Zapewne uwaga większości osób przymierzających się do kupna "Zagubionych w Andach" kieruje się na tytułowy komiks (i całkiem słusznie, bo to świetna historia jest), ale chciałbym też tu pochwalić inną historyjkę z tego tomu: "Sheriff of Bullet Valley", czy też w polskiej wersji: "Kto podskoczy szeryfowi?". Z tego komiksu aż bije nieskrępowany przygodowo-humorystyczny charakter. On nie ma takiej podbudowy historyczno-edukacyjnej jak inne długie przygodówki Barksa (np. "Kamień filozoficzny") czy większość opowieści Rosy. To jest po prostu miło czytająca się akcja na Dzikim Zachodzie z wątkami parodii westernów klasy B. Nie powiem, że ten komiks zmienił moje życie, czy wywołał we mnie podziw dla misternej i erudystycznej konstrukcji fabuły. Ja po prostu miałem z jego lektury wielką frajdę i bardzo chętnie dowiem się, czy Wam też się tak spodoba
"Kto podskoczy szeryfowi?" to także jeden z komiksów należących do przejściowej fazy w karierze Carla Barksa którą najlepiej widać po najdłuższych opowieściach. W pierwszych latach kariery często zdarzały mu się historie, który w swojej konstrukcji przypominały ten-pagery, ale były wydłużone kolejnymi gagami do 20 czy 30 stron. Później Barks powoli, powoli szedł w stronę historii o bardziej skomplikowanej fabule, co widać chociażby po "Tajemnicy starego zamczyska" czy "Zagubionych w Andach", ale bywały też bardziej gagowe historie jak "Złota choinka". A "Kto podskoczy szeryfowi?" to właśnie ciekawe połączenie - niby przygodowy komiks, ale o banalnej fabule i wypełniony gagami bardziej przypominającymi wczesne komiksy Barksa.
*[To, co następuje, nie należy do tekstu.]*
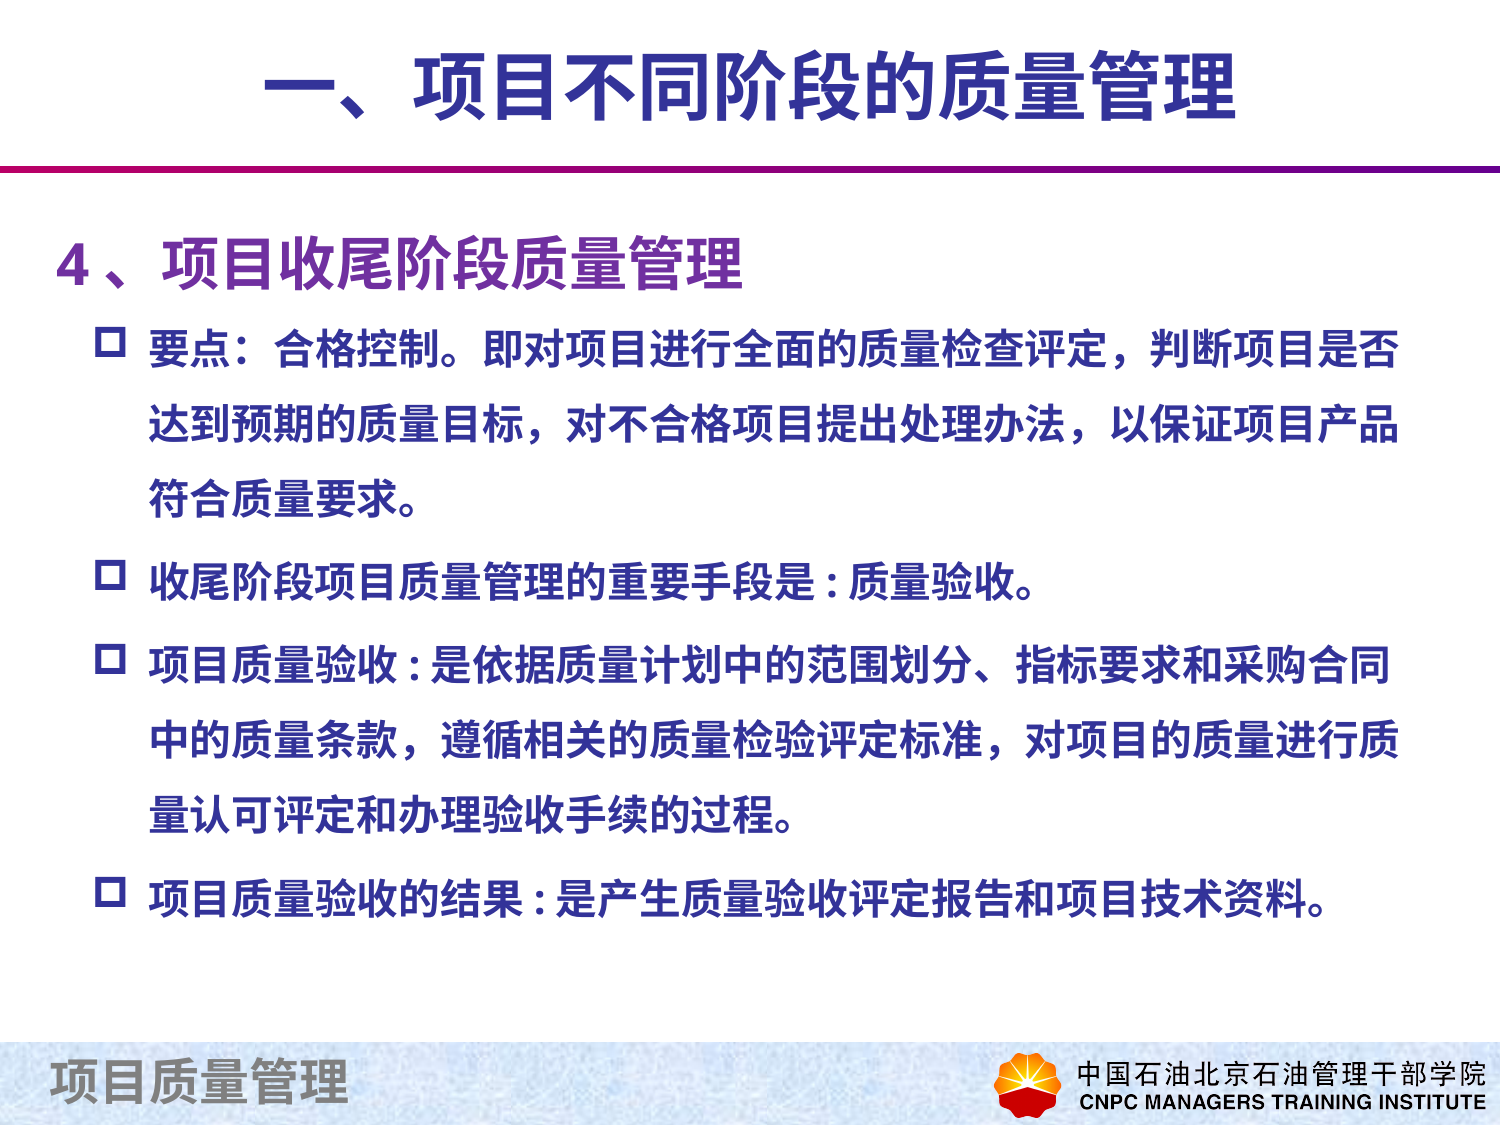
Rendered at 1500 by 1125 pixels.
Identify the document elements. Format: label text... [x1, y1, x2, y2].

text_box 4、项目收尾阶段质量管理 [41, 184, 885, 305]
list 要点：合格控制。即对项目进行全面的质量检查评定，判断项目是否达到预期的质量目标，对不合格项目提出处理办法，以保证项目产品符合质量要求。 收尾阶段项目质量管理的重要手段是:质量验收。 项目质量验收:是依据质量计划中的范围划分、指标要求和采购合同中的质量条款，遵循相关的质量检验评定标准，对项目的质量进行质量认可评定和办理验收手续的过程。 项目质量验收的结果:是产生质量验收评定报告和项目技术资料。 [76, 231, 1428, 1024]
picture [0, 1042, 1500, 1125]
text_box 一、项目不同阶段的质量管理 [76, 7, 1424, 161]
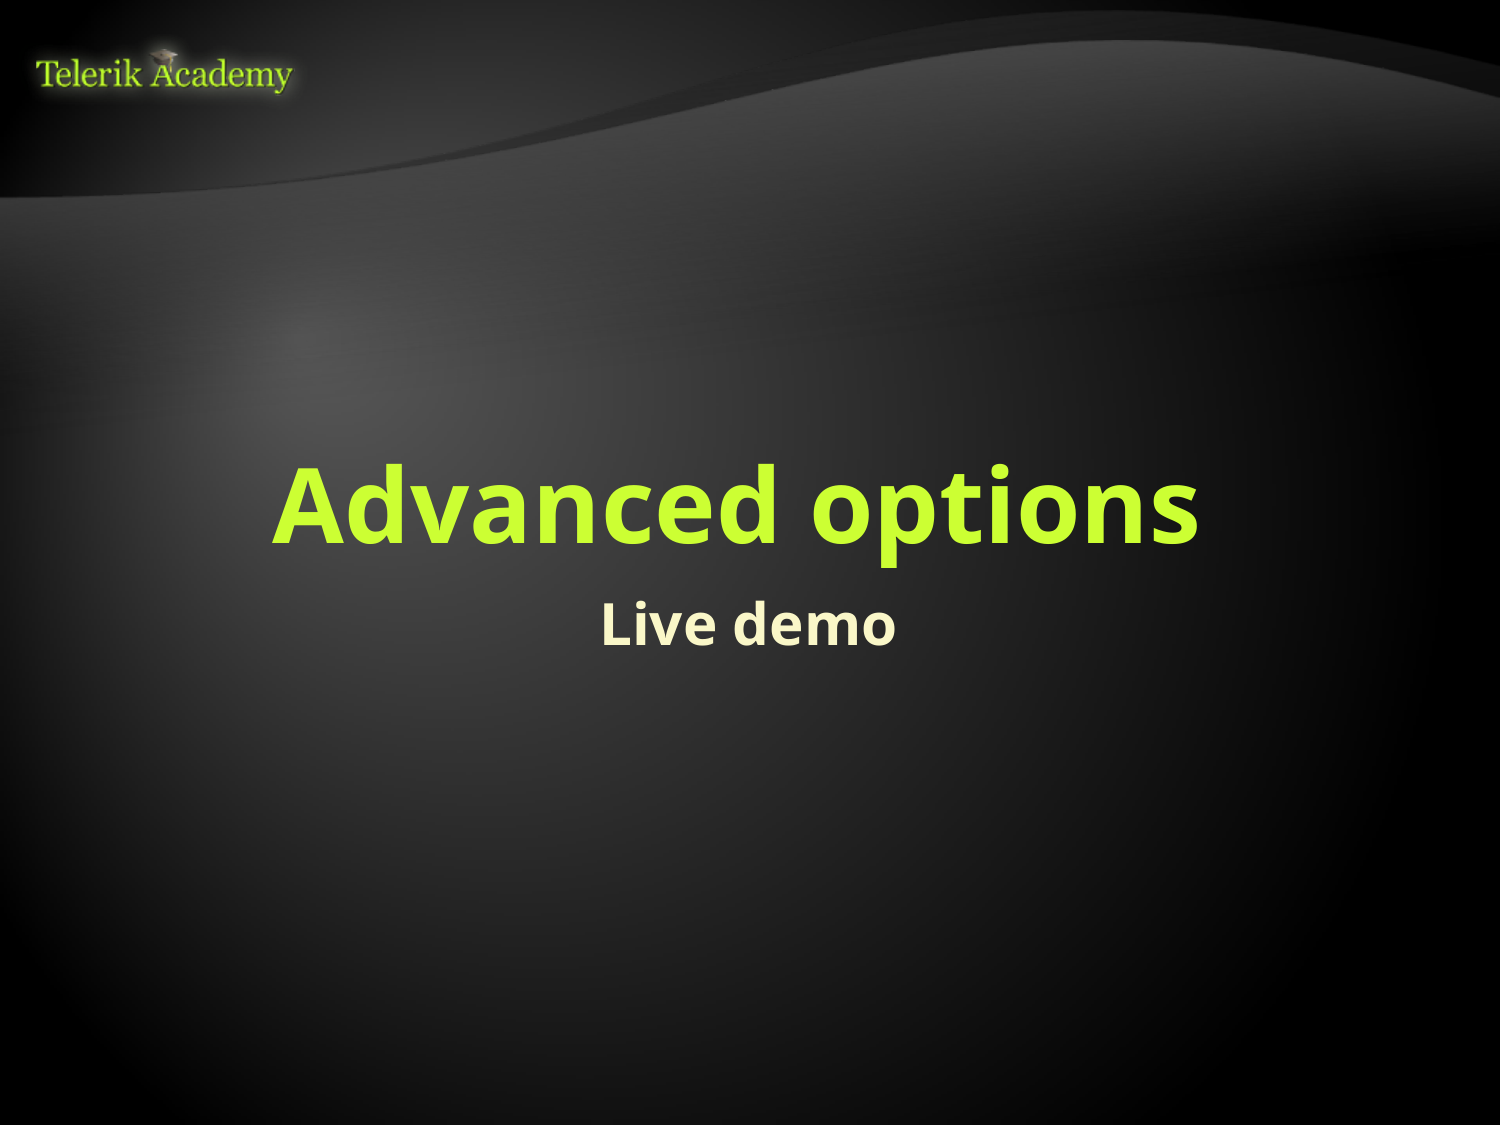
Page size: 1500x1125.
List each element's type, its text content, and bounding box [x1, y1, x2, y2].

title Advanced options [87, 450, 1388, 563]
picture [0, 0, 1500, 1125]
subtitle Live demo [87, 575, 1410, 669]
Nie czuć jednak po nim, żeby był przedłużonym ten-pagerem, ale może właśnie przez sporą dawkę parodii westernów, utrzymuje zainteresowanie przez całe 32 strony.
Poza tym warto podkreślić, że w "Zagubionych w Andach" jest kilka z najlepszych ten-pagerów Barksa w historii jak "Odpowiedź na każde pytanie" czy "Super-kuper".